Compliancy, Wet Ketenaan­sprake­lijkheid en schijn­zelfstandig­heid



Wilt u als organisatie een freelance (ZZP) ICT’er inhuren? Dan krijgt u te maken met een aantal zaken die u moet regelen om compliant te zijn en discussies met de fiscus omtrent ‘verkapt dienstverband’ en ‘schijnzelfstandigheid’ te voorkomen.

Compliancy

Compliancy betekent eigenlijk simpelweg alleen maar dat je voldoet aan de gestelde eisen. Een organisatie is compliant als deze werkt in overeenstemming met de geldende wet- en regelgeving.
Zowel u als inhurende onderneming als de ZZP’er moet voldoen aan de wettelijke inhuureisen zoals gesteld in de wet Ketenaansprakelijkheid.

Wet Ketenaan­sprakelijkheid

De Belastingdienst stelt: “De ketenaansprakelijkheidsregeling heeft als doel te voorkomen dat aannemers en onderaannemers misbruik maken van de uitbesteding van het werk bij de afdracht van loonheffingen. Onder loonheffingen vallen loonbelasting, premies volksverzekeringen, premies werknemersverzekeringen en de inkomensafhankelijke bijdrage Zorgverzekeringswet”.
De regeling maakt elke schakel van de keten aansprakelijk voor alle volgende schakels.
U kunt in het contract met uw onderaannemer een kettingbeding opnemen: zonder uw toestemming mag de onderaannemer het werk dan niet verder uitbesteden. Zo houdt u zicht op het aantal onderaannemers in de keten. Maar een kettingbeding kan nooit leiden tot vrijwaring van aansprakelijkheid.

Schijnzelfstandigheid

Van “schijnzelfstandigheid” of “verkapt dienstverband” is sprake als niet voldaan wordt aan de eisen uit de wet Ketenaansprakelijkheid en er geen sprake is van een zuivere opdrachtrelatie, maar van een civiele arbeidsrechtelijke relatie. In dat geval kunt u als opdrachtgever een fikse boete krijgen van de fiscus. De betaling die u aan de freelancer heeft gedaan wordt beschouwd als netto loonbetaling. Hierover dient u vervolgens nog de gebruikelijke loonheffingen te betalen. Daarnaast betaalt u een boete die 2,5x de uitbetaling aan de freelancer kan bedragen.

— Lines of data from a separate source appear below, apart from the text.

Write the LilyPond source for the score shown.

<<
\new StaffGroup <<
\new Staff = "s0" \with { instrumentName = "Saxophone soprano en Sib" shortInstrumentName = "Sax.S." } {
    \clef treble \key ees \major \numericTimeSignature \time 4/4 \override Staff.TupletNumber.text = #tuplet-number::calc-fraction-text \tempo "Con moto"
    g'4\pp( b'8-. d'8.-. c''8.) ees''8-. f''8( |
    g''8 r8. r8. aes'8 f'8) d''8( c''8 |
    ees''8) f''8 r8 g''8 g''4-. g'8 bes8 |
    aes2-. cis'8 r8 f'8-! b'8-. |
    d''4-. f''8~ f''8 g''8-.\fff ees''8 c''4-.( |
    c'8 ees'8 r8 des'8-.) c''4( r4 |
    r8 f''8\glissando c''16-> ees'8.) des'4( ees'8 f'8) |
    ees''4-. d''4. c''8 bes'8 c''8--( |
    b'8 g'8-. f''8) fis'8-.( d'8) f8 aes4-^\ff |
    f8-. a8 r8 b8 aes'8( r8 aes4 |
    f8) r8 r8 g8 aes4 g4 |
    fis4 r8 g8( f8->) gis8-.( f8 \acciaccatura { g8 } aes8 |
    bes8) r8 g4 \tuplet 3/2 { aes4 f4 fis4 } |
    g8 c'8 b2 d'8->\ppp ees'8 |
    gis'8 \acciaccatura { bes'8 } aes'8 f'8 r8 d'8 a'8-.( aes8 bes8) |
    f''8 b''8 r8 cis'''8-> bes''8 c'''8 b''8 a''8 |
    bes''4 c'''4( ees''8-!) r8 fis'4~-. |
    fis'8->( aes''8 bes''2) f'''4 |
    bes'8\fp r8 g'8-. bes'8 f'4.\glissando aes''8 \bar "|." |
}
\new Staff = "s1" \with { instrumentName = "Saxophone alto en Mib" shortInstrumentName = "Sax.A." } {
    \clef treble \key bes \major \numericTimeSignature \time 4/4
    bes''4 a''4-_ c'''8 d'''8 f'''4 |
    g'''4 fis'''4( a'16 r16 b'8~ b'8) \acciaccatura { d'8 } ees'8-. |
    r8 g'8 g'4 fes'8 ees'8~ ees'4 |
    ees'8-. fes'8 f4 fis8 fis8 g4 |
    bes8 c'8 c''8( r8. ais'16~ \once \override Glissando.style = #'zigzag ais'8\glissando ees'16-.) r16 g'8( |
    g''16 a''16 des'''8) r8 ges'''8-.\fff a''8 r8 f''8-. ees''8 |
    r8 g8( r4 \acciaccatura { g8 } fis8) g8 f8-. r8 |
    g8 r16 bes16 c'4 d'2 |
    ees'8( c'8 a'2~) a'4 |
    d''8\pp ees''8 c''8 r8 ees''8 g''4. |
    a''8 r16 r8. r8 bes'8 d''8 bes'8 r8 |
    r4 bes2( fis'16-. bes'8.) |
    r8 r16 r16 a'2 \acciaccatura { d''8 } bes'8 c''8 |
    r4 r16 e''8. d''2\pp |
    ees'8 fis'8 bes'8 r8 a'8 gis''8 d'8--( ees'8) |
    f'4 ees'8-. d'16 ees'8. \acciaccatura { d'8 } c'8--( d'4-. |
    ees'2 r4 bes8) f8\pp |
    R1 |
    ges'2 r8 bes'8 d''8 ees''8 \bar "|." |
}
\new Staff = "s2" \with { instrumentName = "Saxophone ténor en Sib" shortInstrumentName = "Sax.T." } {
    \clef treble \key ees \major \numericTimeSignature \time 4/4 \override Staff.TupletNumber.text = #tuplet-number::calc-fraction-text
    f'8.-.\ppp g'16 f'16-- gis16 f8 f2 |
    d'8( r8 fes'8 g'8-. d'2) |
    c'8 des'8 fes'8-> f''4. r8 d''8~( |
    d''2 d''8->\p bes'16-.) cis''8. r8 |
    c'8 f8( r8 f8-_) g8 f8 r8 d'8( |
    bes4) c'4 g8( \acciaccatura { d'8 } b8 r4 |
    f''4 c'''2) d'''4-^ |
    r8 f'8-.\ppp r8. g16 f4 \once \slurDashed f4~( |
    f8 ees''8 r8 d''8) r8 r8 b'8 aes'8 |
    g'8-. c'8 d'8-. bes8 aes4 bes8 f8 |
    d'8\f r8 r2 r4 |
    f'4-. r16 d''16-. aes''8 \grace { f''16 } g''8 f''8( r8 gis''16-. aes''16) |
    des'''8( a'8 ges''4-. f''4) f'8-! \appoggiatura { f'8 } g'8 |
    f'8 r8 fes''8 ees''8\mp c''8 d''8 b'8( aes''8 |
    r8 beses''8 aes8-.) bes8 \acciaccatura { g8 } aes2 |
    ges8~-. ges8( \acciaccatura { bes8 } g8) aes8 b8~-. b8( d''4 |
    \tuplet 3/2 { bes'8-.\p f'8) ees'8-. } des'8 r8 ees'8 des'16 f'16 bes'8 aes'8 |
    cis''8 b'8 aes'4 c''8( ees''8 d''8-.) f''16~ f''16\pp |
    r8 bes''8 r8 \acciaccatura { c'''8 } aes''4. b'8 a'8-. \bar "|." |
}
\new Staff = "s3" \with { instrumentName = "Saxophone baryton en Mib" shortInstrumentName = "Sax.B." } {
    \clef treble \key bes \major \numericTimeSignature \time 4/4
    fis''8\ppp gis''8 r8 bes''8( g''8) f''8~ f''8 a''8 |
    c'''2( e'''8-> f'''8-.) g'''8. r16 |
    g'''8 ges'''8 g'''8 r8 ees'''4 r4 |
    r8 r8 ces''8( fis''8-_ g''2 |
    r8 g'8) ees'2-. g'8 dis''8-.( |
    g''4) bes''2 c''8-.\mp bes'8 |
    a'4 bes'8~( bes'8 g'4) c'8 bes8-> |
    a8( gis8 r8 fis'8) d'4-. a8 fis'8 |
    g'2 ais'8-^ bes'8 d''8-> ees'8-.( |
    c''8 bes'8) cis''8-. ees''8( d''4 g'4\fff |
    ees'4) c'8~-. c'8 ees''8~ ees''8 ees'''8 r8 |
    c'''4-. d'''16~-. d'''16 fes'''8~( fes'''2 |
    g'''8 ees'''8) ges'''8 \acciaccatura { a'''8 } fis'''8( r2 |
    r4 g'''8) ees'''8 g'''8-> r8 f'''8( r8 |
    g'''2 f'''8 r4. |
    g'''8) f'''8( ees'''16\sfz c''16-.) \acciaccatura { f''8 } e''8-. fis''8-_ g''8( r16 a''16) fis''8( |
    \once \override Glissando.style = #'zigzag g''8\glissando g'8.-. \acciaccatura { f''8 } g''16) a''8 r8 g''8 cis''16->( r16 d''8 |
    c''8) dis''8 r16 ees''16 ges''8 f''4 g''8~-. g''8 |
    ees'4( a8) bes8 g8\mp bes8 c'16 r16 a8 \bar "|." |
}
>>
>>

Zo huurt u veilig een ZZP’er in

U kunt het risico van ketenaansprakelijkheid sterk beperken door zich aan de volgende spelregels te houden.
  1. Vraag de freelancer om zijn VAR-verklaring. Kan hij u een VAR-WUO of VAR-dga tonen, dan loopt u in principe geen enkel risico.
    • De omschrijving van de werkzaamheden in de VAR-verklaring moet inhoudelijk overeenkomen met de werkzaamheden die u door hem laat verrichten.
    • De werkzaamheden moeten binnen de geldigheidsduur van de verklaring uitgevoerd worden. De verklaring is over het algemeen één kalenderjaar geldig. Als de werkzaamheden zich dus over een jaarwisseling heen plaatsvinden, dan heeft u te maken met twee VAR-verklaringen. In de overgangsperiode naar de VAR-BGL is de VAR-verklaring langer geldig gemaakt.
    • Twijfelt u over de echtheid van de VAR-verklaring, dan neemt u telefonisch contact op met het Landelijk Coördinatiepunt VAR op 088 - 15 11 000.
  2. Stel een contract op waarin u een kettingbeding opneemt. Zorg ervoor dat volstrekt helder is hoe de gezagsverhouding is, namelijk die tussen opdrachtgever en –nemer.
  3. Houdt een goede administratie bij. Leg de identiteit van de opdrachtnemer vast en bewaar een kopie van diens VAR en ID-bewijs in uw administratie (ook bewaren na afloop van de overeenkomst). Houdt de gewerkt uren secuur bij.
  4. Vraag de freelancer eventueel om een Verklaring van betalingsgedrag. Zelfstandigen zonder personeel (zzp’ers) hebben geen werknemers in dienst en hoeven daarom geen loonheffingen op aangifte af te dragen. Deze verklaring is dus eigenlijk overbodig, maar wordt op verzoek van de freelancer wel verstrekt door de belastingdienst in de vorm van een brief waarin ze hem informatie over zijn positie geven.